Consegna
Rispondi in base al testo sulla Brexit:
(a) Secondo la Corte Suprema, quali due camere devono votare per dare formalmente il via all'uscita dall'Unione Europea?
(b) Entro quando David Davis intende avviare il negoziato?
(c) A quali parlamenti autonomi è stato negato il diritto di votare sulla Brexit?

Estratto del documento
+++++

La tanto discussa decisione presa dalla maggioranza degli inglesi per uscire dall’Unione Europea non riesce a trovare una semplice soluzione. A quanto pare dovrà passare per diversi iter, le pratiche tra Governo, Parlamento e Theresa May non sono facili.

La Brexit deve passare dal Parlamento, con un foto di 8 giudici a 3, La Corte Suprema ha deciso che è necessario un voto della camera dei Comuni e della camera dei Lord per decidere di dare formalmente il via all’uscita dall’Unione Europea.

E’ l’articolo 50 del Trattato di Lisbona sulla secessione degli Stati membri a decidere tutto. Theresa May non potrà revocarlo prima che il Parlamento abbia dato la sua approvazione. Una sconfitta simbolica ma non si può ancora sapere se avrà ripercussioni anche sulle pratiche effettive per la Brexit. David Davis sta cercando di far passare una legge per velocizzare i tempi e dare al Governo inglese l’onore di attivare l’articolo, la sua intenzione è quella di avviare il negoziato entro giugno 2017 (ad un anno passato dal referendum).

Il leader laburista afferma che l’opposizione cercherà di mettere dei paletti, l’uscita dall’ Europa non potrò basarsi su un SI’ del Governo e il voto del Parlamento dovrà avere significato.

Il Presidente della Corte Suprema ha dichiarato che il Governo non può fare scattare l’articolo 50 senza un atto del Parlamento che lo autorizzi a farlo. Il succo della sentenza del magistrato ha fatto capire che se da un lato i giudici hanno dato torto al Governo, dall’altro gi hanno dato ragione, negando il diritto dei parlamenti autonomi di Scozia, Irlanda del Nord e Galles di votare a loro volta sulla Brexit. Creando così ancora più scompiglio nella faccenda.

+++++

Dati esercizio
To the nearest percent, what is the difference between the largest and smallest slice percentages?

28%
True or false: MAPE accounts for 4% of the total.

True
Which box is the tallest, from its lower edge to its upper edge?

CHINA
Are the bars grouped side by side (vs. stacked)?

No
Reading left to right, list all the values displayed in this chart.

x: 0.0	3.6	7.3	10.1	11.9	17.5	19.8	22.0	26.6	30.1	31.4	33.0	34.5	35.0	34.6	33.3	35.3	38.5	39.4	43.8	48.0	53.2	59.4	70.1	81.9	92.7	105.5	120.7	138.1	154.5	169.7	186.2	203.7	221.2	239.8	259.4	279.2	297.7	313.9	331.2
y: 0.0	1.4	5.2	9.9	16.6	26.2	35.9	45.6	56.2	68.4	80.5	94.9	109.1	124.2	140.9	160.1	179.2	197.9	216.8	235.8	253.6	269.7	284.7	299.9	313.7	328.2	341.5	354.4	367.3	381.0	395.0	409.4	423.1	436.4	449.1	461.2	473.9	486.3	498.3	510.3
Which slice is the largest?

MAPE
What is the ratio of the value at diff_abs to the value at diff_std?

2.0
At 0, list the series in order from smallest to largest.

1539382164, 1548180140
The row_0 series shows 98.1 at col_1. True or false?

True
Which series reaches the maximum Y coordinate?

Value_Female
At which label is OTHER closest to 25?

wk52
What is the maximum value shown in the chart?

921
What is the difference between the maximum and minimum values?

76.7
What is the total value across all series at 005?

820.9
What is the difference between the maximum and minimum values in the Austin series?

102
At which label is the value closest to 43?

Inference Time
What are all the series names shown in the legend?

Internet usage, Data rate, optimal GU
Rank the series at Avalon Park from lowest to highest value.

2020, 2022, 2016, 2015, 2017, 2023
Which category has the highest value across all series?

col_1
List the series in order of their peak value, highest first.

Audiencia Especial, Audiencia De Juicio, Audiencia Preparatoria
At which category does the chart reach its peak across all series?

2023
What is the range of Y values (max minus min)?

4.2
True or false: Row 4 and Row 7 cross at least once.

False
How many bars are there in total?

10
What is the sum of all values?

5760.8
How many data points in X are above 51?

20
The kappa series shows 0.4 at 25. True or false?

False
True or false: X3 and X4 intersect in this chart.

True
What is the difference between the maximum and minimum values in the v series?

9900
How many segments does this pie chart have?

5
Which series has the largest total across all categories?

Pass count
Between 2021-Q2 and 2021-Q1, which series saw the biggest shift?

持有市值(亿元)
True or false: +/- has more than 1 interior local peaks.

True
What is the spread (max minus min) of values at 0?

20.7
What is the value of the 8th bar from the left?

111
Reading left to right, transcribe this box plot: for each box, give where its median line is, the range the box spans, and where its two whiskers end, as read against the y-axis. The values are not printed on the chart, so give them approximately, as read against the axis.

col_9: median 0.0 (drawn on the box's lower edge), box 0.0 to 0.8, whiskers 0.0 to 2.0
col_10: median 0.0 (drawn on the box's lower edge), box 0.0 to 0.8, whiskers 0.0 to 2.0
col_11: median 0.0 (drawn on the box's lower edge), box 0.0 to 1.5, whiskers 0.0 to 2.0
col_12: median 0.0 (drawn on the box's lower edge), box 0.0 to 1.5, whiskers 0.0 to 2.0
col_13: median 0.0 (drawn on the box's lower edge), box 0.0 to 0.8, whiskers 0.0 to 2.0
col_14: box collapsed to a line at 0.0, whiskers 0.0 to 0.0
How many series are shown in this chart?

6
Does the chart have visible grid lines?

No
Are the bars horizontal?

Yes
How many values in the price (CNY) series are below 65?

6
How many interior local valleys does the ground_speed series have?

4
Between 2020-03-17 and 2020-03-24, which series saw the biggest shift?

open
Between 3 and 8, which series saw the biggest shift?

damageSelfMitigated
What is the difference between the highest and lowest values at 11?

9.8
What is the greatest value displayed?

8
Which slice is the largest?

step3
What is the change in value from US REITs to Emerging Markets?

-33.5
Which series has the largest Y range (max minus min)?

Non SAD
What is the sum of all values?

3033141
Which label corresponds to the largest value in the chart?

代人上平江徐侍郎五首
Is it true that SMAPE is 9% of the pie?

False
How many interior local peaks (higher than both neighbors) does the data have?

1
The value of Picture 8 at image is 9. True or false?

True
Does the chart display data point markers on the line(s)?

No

+++++

Risultato
(a) La camera dei Comuni e la camera dei Lord.
(b) Entro giugno 2017.
(c) A quelli di Scozia, Irlanda del Nord e Galles.